* The task:
An exact reproduction of the records is required. Images must be left out.

* Data supplied:

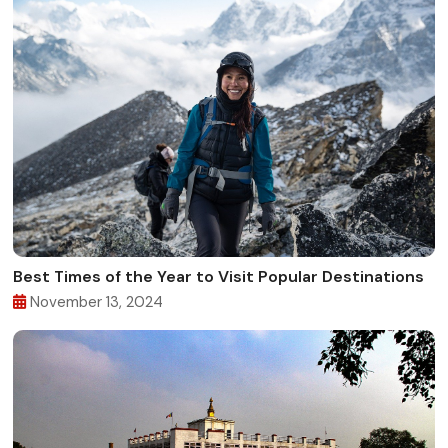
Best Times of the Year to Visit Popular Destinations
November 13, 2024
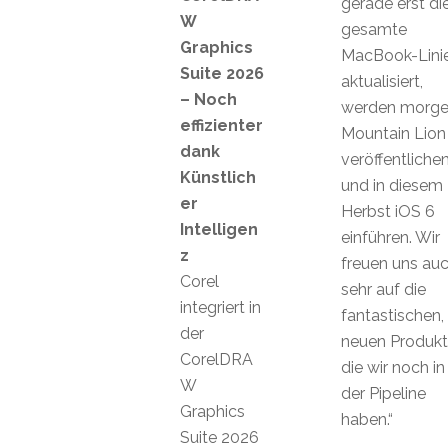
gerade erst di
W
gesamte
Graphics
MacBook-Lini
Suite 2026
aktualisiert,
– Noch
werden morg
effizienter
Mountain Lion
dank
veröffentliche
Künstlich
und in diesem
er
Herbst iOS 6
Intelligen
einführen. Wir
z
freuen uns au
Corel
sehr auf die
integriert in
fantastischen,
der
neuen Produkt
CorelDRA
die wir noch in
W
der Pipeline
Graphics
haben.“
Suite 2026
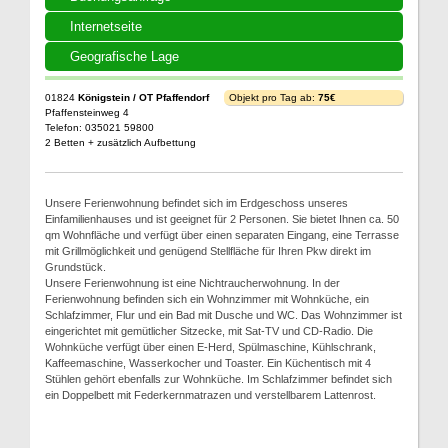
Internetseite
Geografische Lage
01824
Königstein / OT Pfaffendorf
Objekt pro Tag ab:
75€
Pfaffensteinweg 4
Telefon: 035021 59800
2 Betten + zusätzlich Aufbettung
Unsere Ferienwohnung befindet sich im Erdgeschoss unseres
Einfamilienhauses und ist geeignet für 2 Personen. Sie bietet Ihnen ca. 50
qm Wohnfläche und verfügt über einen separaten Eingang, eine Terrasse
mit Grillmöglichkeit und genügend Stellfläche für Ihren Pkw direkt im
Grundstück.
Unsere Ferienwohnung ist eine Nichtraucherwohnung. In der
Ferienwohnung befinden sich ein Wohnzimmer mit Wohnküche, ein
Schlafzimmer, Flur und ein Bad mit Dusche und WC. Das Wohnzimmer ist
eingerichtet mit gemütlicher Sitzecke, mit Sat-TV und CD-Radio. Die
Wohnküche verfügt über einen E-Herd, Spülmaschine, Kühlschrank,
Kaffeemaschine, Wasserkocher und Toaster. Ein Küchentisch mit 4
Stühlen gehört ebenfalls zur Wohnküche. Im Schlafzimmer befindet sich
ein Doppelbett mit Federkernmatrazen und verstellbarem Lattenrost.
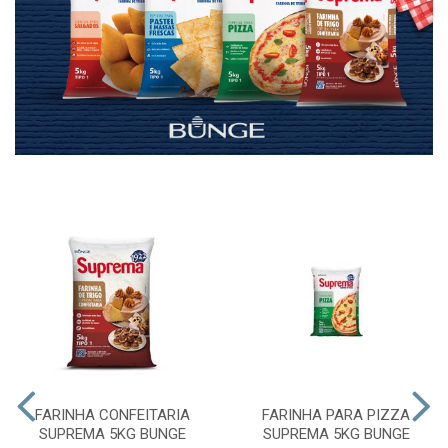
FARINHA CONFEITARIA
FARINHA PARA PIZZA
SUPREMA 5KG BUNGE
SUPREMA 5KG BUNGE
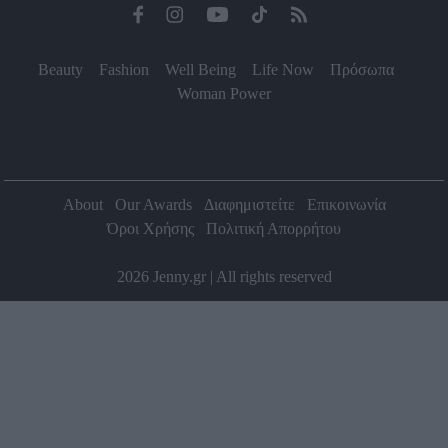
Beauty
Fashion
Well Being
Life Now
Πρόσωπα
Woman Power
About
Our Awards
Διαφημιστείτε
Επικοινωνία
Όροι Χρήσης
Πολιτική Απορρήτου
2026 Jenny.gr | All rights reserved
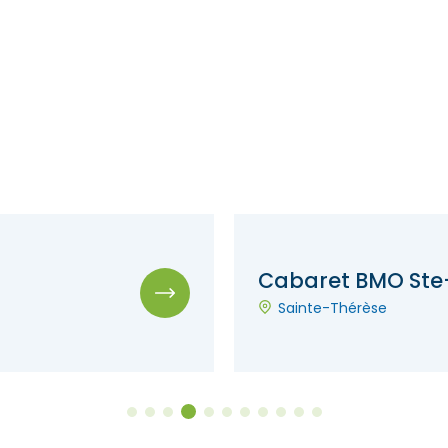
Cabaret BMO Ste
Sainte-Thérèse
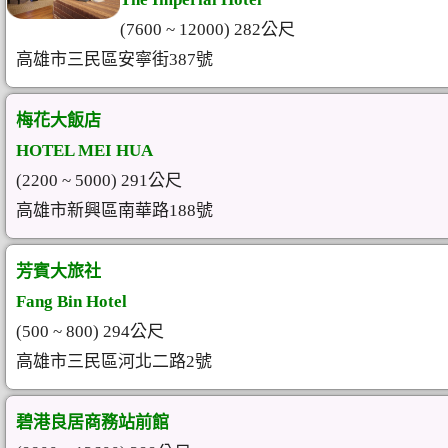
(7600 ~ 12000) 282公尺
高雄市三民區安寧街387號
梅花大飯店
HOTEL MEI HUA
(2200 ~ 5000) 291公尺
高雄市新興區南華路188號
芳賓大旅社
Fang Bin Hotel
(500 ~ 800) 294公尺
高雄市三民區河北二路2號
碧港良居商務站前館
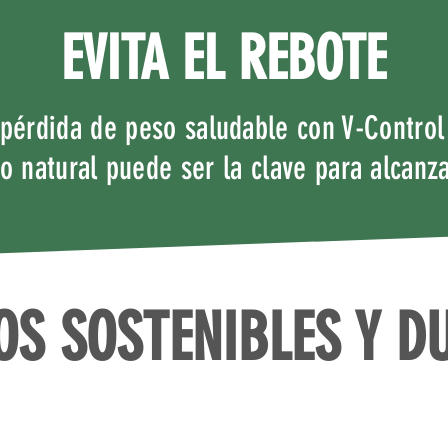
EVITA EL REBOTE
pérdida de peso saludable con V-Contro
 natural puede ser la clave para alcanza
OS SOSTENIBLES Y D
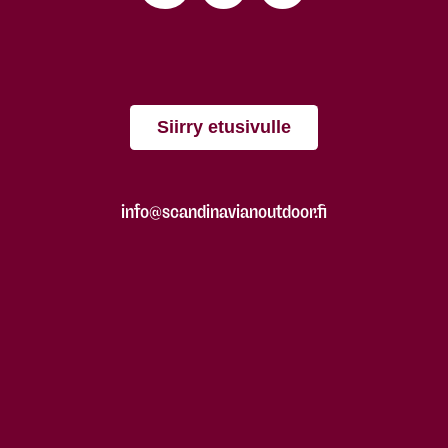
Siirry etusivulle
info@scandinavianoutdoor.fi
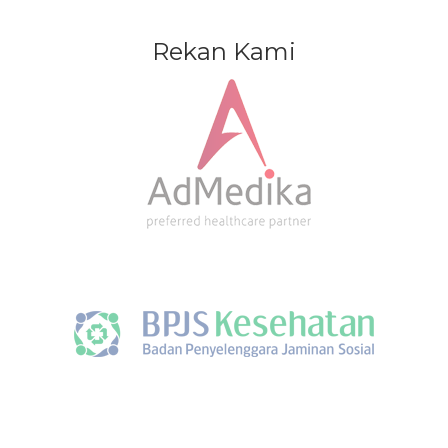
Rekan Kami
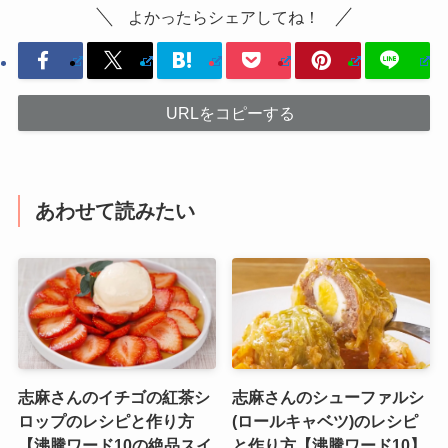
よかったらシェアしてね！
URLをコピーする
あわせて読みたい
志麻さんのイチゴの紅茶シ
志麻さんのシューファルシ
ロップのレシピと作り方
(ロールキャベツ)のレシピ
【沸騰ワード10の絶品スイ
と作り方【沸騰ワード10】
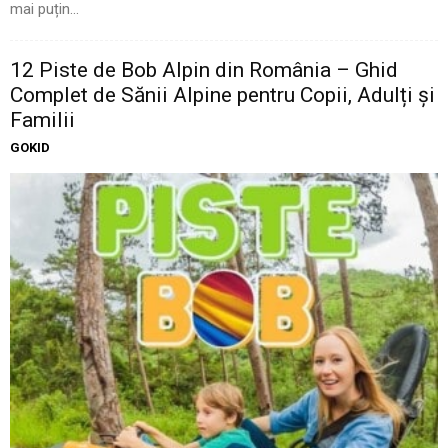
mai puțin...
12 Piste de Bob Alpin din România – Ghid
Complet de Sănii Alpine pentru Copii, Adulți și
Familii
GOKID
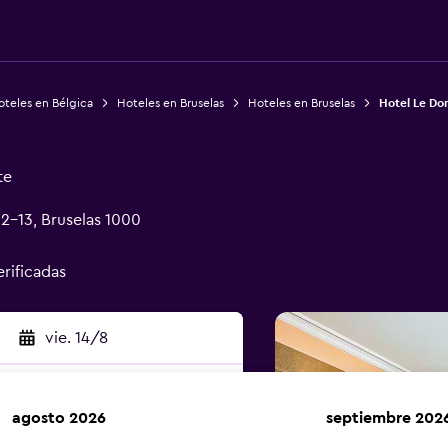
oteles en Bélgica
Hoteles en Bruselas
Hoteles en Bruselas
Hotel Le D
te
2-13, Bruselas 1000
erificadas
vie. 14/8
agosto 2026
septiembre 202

* Exercise response:
Best Times of the Year to Visit Popular Destinations
November 13, 2024
gerade erst di
W
gesamte
Graphics
MacBook-Lini
Suite 2026
aktualisiert,
– Noch
werden morg
effizienter
Mountain Lion
dank
veröffentliche
Künstlich
und in diesem
er
Herbst iOS 6
Intelligen
einführen. Wir
z
freuen uns au
Corel
sehr auf die
integriert in
fantastischen,
der
neuen Produkt
CorelDRA
die wir noch in
W
der Pipeline
Graphics
haben.“
Suite 2026
Internetseite
Geografische Lage
01824
Königstein / OT Pfaffendorf
Objekt pro Tag ab:
75€
Pfaffensteinweg 4
Telefon: 035021 59800
2 Betten + zusätzlich Aufbettung
Unsere Ferienwohnung befindet sich im Erdgeschoss unseres
Einfamilienhauses und ist geeignet für 2 Personen. Sie bietet Ihnen ca. 50
qm Wohnfläche und verfügt über einen separaten Eingang, eine Terrasse
mit Grillmöglichkeit und genügend Stellfläche für Ihren Pkw direkt im
Grundstück.
Unsere Ferienwohnung ist eine Nichtraucherwohnung. In der
Ferienwohnung befinden sich ein Wohnzimmer mit Wohnküche, ein
Schlafzimmer, Flur und ein Bad mit Dusche und WC. Das Wohnzimmer ist
eingerichtet mit gemütlicher Sitzecke, mit Sat-TV und CD-Radio. Die
Wohnküche verfügt über einen E-Herd, Spülmaschine, Kühlschrank,
Kaffeemaschine, Wasserkocher und Toaster. Ein Küchentisch mit 4
Stühlen gehört ebenfalls zur Wohnküche. Im Schlafzimmer befindet sich
ein Doppelbett mit Federkernmatrazen und verstellbarem Lattenrost.
FARINHA CONFEITARIA
FARINHA PARA PIZZA
SUPREMA 5KG BUNGE
SUPREMA 5KG BUNGE
Beauty
Fashion
Well Being
Life Now
Πρόσωπα
Woman Power
About
Our Awards
Διαφημιστείτε
Επικοινωνία
Όροι Χρήσης
Πολιτική Απορρήτου
2026 Jenny.gr | All rights reserved
Cabaret BMO Ste
Sainte-Thérèse
(7600 ~ 12000) 282公尺
高雄市三民區安寧街387號
梅花大飯店
HOTEL MEI HUA
(2200 ~ 5000) 291公尺
高雄市新興區南華路188號
芳賓大旅社
Fang Bin Hotel
(500 ~ 800) 294公尺
高雄市三民區河北二路2號
碧港良居商務站前館
EVITA EL REBOTE
pérdida de peso saludable con V-Contro
 natural puede ser la clave para alcanza
OS SOSTENIBLES Y D
Siirry etusivulle
info@scandinavianoutdoor.fi
Rekan Kami
よかったらシェアしてね！
URLをコピーする
あわせて読みたい
志麻さんのイチゴの紅茶シ
志麻さんのシューファルシ
ロップのレシピと作り方
(ロールキャベツ)のレシピ
【沸騰ワード10の絶品スイ
と作り方【沸騰ワード10】
mai puțin...
12 Piste de Bob Alpin din România – Ghid
Complet de Sănii Alpine pentru Copii, Adulți și
Familii
GOKID
oteles en Bélgica
Hoteles en Bruselas
Hoteles en Bruselas
Hotel Le D
te
2-13, Bruselas 1000
erificadas
vie. 14/8
agosto 2026
septiembre 202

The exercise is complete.